* EXERCISE INPUT *
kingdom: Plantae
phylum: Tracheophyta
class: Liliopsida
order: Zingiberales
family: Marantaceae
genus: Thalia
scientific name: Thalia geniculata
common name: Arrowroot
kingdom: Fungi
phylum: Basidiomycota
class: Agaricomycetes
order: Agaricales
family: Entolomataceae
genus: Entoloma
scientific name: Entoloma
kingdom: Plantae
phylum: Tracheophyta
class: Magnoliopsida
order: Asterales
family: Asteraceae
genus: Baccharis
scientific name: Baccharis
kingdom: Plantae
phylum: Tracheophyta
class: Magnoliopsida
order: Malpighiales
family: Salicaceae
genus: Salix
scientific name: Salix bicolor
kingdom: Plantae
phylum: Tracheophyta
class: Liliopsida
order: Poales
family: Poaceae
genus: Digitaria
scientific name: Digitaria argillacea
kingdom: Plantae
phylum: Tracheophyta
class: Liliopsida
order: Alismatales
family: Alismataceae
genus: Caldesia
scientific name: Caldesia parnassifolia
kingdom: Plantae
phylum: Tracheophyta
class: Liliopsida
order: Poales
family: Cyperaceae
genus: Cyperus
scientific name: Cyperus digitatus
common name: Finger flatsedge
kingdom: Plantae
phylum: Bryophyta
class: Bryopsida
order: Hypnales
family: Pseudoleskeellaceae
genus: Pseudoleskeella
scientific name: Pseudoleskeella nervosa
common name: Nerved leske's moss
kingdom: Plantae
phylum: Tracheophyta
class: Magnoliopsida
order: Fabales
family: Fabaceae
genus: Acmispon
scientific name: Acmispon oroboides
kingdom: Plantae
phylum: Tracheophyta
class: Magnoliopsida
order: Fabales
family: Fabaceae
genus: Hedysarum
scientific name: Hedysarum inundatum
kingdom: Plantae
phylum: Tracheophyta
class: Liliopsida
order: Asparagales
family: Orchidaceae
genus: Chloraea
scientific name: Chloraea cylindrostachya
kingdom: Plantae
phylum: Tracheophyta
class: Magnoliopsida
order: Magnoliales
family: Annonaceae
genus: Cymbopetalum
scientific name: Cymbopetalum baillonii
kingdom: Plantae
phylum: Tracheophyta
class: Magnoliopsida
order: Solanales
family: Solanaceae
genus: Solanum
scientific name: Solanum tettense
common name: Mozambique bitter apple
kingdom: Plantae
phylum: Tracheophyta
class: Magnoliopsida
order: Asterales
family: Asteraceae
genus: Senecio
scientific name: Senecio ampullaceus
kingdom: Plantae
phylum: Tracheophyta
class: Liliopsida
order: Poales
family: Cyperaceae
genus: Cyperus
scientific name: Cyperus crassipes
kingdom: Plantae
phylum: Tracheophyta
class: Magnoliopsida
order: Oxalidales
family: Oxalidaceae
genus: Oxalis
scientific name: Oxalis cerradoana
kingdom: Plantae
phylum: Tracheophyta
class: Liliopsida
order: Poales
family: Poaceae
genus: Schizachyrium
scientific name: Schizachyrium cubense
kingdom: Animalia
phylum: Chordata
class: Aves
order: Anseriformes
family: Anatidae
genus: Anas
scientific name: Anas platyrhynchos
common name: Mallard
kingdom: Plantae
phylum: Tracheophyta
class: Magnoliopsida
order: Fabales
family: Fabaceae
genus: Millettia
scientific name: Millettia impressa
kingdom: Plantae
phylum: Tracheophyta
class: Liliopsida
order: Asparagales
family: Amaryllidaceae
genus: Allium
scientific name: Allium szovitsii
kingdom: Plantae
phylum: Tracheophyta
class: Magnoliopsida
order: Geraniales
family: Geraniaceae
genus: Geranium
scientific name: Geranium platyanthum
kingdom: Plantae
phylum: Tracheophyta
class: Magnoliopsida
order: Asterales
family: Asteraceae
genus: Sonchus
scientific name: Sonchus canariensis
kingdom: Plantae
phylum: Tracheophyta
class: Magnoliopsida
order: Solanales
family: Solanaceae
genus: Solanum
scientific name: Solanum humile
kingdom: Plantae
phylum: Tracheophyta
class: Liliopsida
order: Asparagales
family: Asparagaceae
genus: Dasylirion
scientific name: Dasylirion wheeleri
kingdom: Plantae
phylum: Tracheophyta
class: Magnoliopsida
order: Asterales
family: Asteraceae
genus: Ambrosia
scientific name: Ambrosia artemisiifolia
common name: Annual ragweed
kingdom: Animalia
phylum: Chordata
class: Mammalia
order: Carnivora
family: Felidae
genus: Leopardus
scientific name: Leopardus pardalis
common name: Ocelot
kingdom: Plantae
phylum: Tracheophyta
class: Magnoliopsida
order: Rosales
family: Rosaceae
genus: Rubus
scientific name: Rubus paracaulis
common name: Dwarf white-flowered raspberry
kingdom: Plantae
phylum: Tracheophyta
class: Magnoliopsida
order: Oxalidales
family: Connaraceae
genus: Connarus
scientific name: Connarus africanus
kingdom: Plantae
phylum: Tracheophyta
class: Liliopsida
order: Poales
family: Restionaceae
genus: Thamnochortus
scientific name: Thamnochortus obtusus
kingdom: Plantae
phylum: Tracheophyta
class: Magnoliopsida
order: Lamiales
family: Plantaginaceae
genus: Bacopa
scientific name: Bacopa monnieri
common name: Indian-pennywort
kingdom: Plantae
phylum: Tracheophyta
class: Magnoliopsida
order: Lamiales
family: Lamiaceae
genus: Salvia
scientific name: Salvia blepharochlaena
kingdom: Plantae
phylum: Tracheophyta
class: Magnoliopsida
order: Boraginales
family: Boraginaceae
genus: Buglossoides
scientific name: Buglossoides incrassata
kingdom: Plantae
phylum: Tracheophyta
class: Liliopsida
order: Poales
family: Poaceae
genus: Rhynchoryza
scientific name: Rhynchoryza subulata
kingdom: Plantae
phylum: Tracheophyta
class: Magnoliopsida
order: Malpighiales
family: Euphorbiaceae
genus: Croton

* TASK REQUIREMENTS *
Please copy every line of the records above word for word.

* EXERCISE ANSWER *
kingdom: Plantae
phylum: Tracheophyta
class: Liliopsida
order: Zingiberales
family: Marantaceae
genus: Thalia
scientific name: Thalia geniculata
common name: Arrowroot
kingdom: Fungi
phylum: Basidiomycota
class: Agaricomycetes
order: Agaricales
family: Entolomataceae
genus: Entoloma
scientific name: Entoloma
kingdom: Plantae
phylum: Tracheophyta
class: Magnoliopsida
order: Asterales
family: Asteraceae
genus: Baccharis
scientific name: Baccharis
kingdom: Plantae
phylum: Tracheophyta
class: Magnoliopsida
order: Malpighiales
family: Salicaceae
genus: Salix
scientific name: Salix bicolor
kingdom: Plantae
phylum: Tracheophyta
class: Liliopsida
order: Poales
family: Poaceae
genus: Digitaria
scientific name: Digitaria argillacea
kingdom: Plantae
phylum: Tracheophyta
class: Liliopsida
order: Alismatales
family: Alismataceae
genus: Caldesia
scientific name: Caldesia parnassifolia
kingdom: Plantae
phylum: Tracheophyta
class: Liliopsida
order: Poales
family: Cyperaceae
genus: Cyperus
scientific name: Cyperus digitatus
common name: Finger flatsedge
kingdom: Plantae
phylum: Bryophyta
class: Bryopsida
order: Hypnales
family: Pseudoleskeellaceae
genus: Pseudoleskeella
scientific name: Pseudoleskeella nervosa
common name: Nerved leske's moss
kingdom: Plantae
phylum: Tracheophyta
class: Magnoliopsida
order: Fabales
family: Fabaceae
genus: Acmispon
scientific name: Acmispon oroboides
kingdom: Plantae
phylum: Tracheophyta
class: Magnoliopsida
order: Fabales
family: Fabaceae
genus: Hedysarum
scientific name: Hedysarum inundatum
kingdom: Plantae
phylum: Tracheophyta
class: Liliopsida
order: Asparagales
family: Orchidaceae
genus: Chloraea
scientific name: Chloraea cylindrostachya
kingdom: Plantae
phylum: Tracheophyta
class: Magnoliopsida
order: Magnoliales
family: Annonaceae
genus: Cymbopetalum
scientific name: Cymbopetalum baillonii
kingdom: Plantae
phylum: Tracheophyta
class: Magnoliopsida
order: Solanales
family: Solanaceae
genus: Solanum
scientific name: Solanum tettense
common name: Mozambique bitter apple
kingdom: Plantae
phylum: Tracheophyta
class: Magnoliopsida
order: Asterales
family: Asteraceae
genus: Senecio
scientific name: Senecio ampullaceus
kingdom: Plantae
phylum: Tracheophyta
class: Liliopsida
order: Poales
family: Cyperaceae
genus: Cyperus
scientific name: Cyperus crassipes
kingdom: Plantae
phylum: Tracheophyta
class: Magnoliopsida
order: Oxalidales
family: Oxalidaceae
genus: Oxalis
scientific name: Oxalis cerradoana
kingdom: Plantae
phylum: Tracheophyta
class: Liliopsida
order: Poales
family: Poaceae
genus: Schizachyrium
scientific name: Schizachyrium cubense
kingdom: Animalia
phylum: Chordata
class: Aves
order: Anseriformes
family: Anatidae
genus: Anas
scientific name: Anas platyrhynchos
common name: Mallard
kingdom: Plantae
phylum: Tracheophyta
class: Magnoliopsida
order: Fabales
family: Fabaceae
genus: Millettia
scientific name: Millettia impressa
kingdom: Plantae
phylum: Tracheophyta
class: Liliopsida
order: Asparagales
family: Amaryllidaceae
genus: Allium
scientific name: Allium szovitsii
kingdom: Plantae
phylum: Tracheophyta
class: Magnoliopsida
order: Geraniales
family: Geraniaceae
genus: Geranium
scientific name: Geranium platyanthum
kingdom: Plantae
phylum: Tracheophyta
class: Magnoliopsida
order: Asterales
family: Asteraceae
genus: Sonchus
scientific name: Sonchus canariensis
kingdom: Plantae
phylum: Tracheophyta
class: Magnoliopsida
order: Solanales
family: Solanaceae
genus: Solanum
scientific name: Solanum humile
kingdom: Plantae
phylum: Tracheophyta
class: Liliopsida
order: Asparagales
family: Asparagaceae
genus: Dasylirion
scientific name: Dasylirion wheeleri
kingdom: Plantae
phylum: Tracheophyta
class: Magnoliopsida
order: Asterales
family: Asteraceae
genus: Ambrosia
scientific name: Ambrosia artemisiifolia
common name: Annual ragweed
kingdom: Animalia
phylum: Chordata
class: Mammalia
order: Carnivora
family: Felidae
genus: Leopardus
scientific name: Leopardus pardalis
common name: Ocelot
kingdom: Plantae
phylum: Tracheophyta
class: Magnoliopsida
order: Rosales
family: Rosaceae
genus: Rubus
scientific name: Rubus paracaulis
common name: Dwarf white-flowered raspberry
kingdom: Plantae
phylum: Tracheophyta
class: Magnoliopsida
order: Oxalidales
family: Connaraceae
genus: Connarus
scientific name: Connarus africanus
kingdom: Plantae
phylum: Tracheophyta
class: Liliopsida
order: Poales
family: Restionaceae
genus: Thamnochortus
scientific name: Thamnochortus obtusus
kingdom: Plantae
phylum: Tracheophyta
class: Magnoliopsida
order: Lamiales
family: Plantaginaceae
genus: Bacopa
scientific name: Bacopa monnieri
common name: Indian-pennywort
kingdom: Plantae
phylum: Tracheophyta
class: Magnoliopsida
order: Lamiales
family: Lamiaceae
genus: Salvia
scientific name: Salvia blepharochlaena
kingdom: Plantae
phylum: Tracheophyta
class: Magnoliopsida
order: Boraginales
family: Boraginaceae
genus: Buglossoides
scientific name: Buglossoides incrassata
kingdom: Plantae
phylum: Tracheophyta
class: Liliopsida
order: Poales
family: Poaceae
genus: Rhynchoryza
scientific name: Rhynchoryza subulata
kingdom: Plantae
phylum: Tracheophyta
class: Magnoliopsida
order: Malpighiales
family: Euphorbiaceae
genus: Croton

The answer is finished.